►
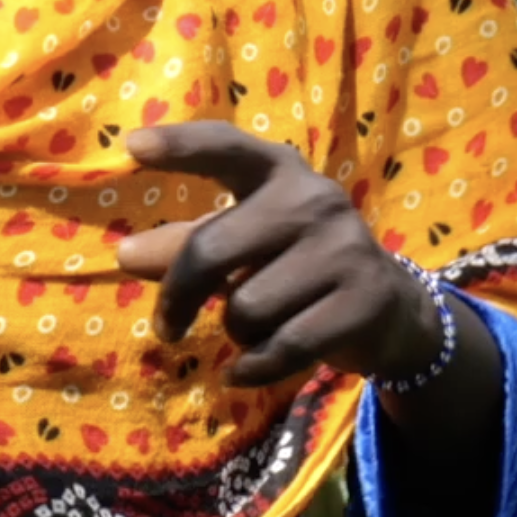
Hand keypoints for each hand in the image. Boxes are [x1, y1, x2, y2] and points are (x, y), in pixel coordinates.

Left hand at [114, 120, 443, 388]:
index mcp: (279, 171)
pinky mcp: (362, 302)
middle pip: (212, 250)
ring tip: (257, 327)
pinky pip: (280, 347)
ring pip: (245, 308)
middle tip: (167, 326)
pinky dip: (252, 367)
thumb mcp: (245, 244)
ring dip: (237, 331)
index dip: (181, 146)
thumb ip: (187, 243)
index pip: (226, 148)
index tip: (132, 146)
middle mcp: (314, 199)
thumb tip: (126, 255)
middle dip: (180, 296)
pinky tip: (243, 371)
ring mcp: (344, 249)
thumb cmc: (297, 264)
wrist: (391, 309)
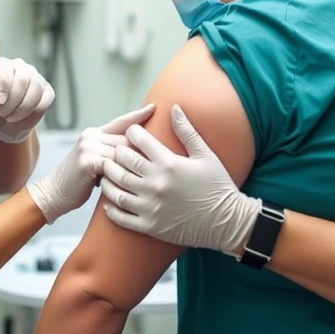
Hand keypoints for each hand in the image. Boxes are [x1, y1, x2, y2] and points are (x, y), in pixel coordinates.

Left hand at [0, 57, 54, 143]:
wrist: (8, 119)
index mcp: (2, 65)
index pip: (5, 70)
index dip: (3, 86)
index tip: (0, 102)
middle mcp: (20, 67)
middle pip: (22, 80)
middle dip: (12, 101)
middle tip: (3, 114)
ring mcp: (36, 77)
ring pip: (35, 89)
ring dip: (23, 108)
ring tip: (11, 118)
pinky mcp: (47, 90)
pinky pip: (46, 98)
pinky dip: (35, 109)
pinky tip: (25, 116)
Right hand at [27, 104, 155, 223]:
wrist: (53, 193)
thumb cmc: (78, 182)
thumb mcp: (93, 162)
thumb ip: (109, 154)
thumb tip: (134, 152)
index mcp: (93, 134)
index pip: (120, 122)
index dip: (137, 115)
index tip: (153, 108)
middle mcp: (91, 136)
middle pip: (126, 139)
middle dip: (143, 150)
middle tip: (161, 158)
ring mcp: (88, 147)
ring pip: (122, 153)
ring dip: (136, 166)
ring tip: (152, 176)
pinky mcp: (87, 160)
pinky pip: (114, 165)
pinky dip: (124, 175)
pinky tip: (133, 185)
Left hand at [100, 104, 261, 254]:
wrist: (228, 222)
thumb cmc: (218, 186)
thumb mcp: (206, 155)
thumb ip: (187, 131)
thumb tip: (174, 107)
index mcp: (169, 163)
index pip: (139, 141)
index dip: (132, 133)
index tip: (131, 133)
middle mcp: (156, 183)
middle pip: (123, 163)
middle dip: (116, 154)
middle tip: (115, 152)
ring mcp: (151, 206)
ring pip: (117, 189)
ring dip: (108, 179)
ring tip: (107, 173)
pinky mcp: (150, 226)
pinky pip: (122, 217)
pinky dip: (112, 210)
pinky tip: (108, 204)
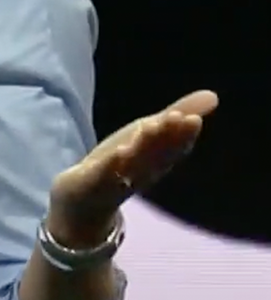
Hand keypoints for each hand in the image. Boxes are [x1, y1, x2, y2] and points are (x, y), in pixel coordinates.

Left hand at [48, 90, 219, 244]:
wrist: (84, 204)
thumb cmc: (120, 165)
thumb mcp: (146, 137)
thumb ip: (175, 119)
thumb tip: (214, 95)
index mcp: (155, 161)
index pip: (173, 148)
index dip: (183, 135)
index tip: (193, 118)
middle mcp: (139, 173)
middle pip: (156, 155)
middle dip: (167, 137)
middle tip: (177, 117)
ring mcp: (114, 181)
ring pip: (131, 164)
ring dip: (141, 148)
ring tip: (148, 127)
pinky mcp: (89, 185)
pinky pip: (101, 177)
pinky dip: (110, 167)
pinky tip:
◄
►
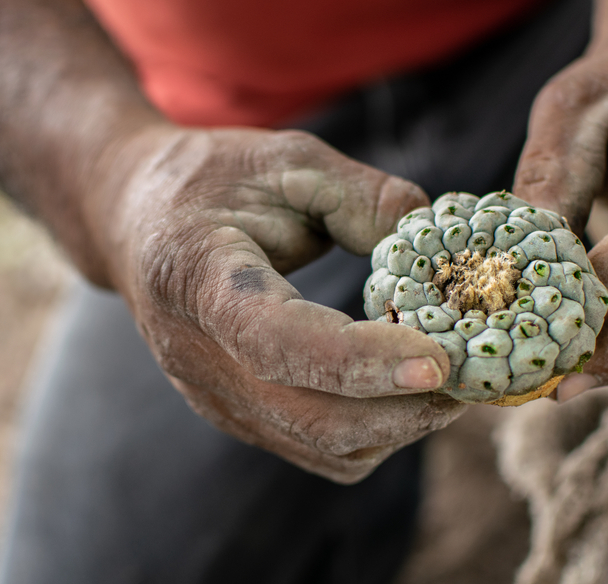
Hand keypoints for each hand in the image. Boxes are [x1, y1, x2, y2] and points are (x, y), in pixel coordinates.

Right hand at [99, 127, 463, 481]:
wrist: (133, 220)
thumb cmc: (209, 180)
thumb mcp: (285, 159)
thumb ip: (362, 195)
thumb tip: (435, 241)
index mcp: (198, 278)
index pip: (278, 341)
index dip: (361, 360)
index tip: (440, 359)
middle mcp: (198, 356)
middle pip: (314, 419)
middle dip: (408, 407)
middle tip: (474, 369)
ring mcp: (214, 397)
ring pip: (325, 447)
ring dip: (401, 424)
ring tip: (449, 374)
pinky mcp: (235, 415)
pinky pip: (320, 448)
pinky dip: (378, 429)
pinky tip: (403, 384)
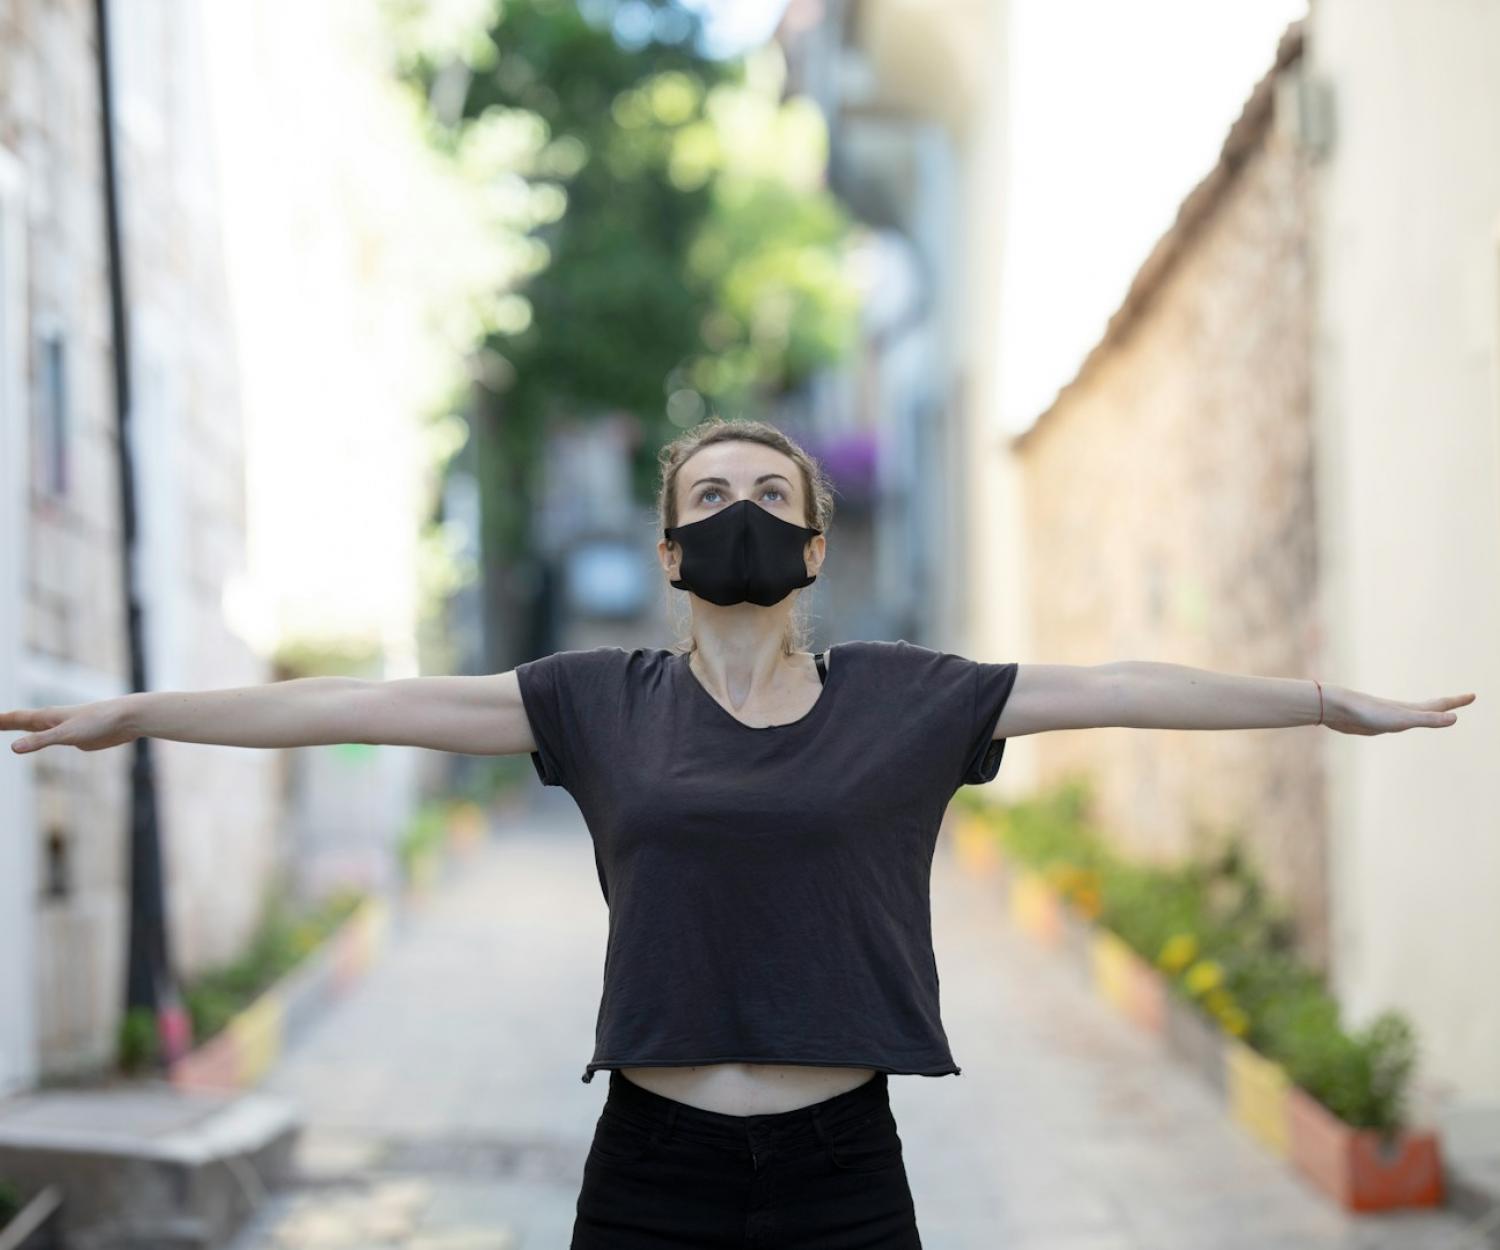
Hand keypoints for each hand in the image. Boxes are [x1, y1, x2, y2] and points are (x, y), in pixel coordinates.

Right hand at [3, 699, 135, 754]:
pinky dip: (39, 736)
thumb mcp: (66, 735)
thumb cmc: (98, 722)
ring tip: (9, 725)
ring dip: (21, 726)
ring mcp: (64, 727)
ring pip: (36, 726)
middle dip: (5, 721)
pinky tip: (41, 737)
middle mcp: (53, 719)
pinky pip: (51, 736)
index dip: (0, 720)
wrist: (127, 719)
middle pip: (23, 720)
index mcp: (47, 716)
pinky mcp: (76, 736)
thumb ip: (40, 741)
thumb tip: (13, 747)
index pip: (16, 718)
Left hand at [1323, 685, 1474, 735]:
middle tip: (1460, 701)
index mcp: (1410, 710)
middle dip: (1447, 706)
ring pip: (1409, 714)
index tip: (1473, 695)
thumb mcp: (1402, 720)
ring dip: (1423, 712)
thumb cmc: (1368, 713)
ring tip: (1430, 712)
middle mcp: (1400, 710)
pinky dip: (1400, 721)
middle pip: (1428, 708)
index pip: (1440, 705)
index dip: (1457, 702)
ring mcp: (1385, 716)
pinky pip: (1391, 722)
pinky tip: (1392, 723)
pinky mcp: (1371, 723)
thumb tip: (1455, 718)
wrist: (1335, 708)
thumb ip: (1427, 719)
◄
►
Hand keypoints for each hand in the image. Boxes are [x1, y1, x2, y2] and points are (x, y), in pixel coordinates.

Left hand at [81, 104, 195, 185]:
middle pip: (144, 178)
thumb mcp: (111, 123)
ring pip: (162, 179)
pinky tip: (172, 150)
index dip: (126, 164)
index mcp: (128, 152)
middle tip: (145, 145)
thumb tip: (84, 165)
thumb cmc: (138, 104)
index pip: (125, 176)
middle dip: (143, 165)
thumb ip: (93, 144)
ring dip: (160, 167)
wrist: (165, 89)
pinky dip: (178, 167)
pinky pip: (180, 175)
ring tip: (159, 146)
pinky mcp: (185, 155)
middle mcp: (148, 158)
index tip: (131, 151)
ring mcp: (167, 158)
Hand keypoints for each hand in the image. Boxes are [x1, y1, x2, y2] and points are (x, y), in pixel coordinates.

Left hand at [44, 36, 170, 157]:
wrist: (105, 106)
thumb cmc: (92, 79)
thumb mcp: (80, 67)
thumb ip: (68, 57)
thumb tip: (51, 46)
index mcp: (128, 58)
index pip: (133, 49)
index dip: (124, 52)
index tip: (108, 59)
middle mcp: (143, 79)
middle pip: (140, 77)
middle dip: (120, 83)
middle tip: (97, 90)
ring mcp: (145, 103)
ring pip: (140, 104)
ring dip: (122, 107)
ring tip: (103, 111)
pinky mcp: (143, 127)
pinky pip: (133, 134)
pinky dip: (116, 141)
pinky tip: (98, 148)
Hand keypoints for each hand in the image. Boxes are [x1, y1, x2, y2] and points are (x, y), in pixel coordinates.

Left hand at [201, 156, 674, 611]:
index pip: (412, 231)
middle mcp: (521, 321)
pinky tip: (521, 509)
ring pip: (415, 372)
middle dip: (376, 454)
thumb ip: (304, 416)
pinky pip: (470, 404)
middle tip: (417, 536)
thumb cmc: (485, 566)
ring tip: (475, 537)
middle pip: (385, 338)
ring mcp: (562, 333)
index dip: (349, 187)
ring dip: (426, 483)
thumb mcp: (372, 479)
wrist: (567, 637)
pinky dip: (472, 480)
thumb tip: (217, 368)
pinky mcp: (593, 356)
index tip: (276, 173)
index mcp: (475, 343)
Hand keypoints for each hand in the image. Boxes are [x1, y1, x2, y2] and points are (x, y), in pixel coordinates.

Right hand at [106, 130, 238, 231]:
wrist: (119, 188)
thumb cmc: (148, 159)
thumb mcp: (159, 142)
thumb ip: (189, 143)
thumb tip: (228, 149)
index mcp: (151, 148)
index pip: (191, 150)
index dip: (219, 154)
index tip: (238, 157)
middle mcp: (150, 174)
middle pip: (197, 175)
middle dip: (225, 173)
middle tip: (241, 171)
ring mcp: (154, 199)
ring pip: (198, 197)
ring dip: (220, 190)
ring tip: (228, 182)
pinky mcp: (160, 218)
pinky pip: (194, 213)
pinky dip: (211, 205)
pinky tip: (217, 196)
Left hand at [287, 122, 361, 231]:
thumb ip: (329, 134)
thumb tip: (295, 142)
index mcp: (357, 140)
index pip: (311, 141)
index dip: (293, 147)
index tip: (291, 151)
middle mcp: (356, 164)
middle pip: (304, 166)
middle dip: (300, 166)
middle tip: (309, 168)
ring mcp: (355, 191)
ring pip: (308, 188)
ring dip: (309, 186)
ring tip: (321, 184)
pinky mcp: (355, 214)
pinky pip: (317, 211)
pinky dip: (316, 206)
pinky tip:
◄
What you will do: Filter the entries down to the lines that include the string "Left".

Solution to this exercise:
Left hand at [114, 120, 443, 388]:
Left hand at [0, 57, 54, 143]:
Left hand at [100, 104, 261, 254]:
Left hand at [48, 90, 219, 244]:
Left hand at [1323, 685, 1474, 735]:
Left hand at [81, 104, 195, 185]:
Left hand at [44, 36, 170, 157]:
Left hand at [201, 156, 674, 611]:
Left hand at [287, 122, 361, 231]:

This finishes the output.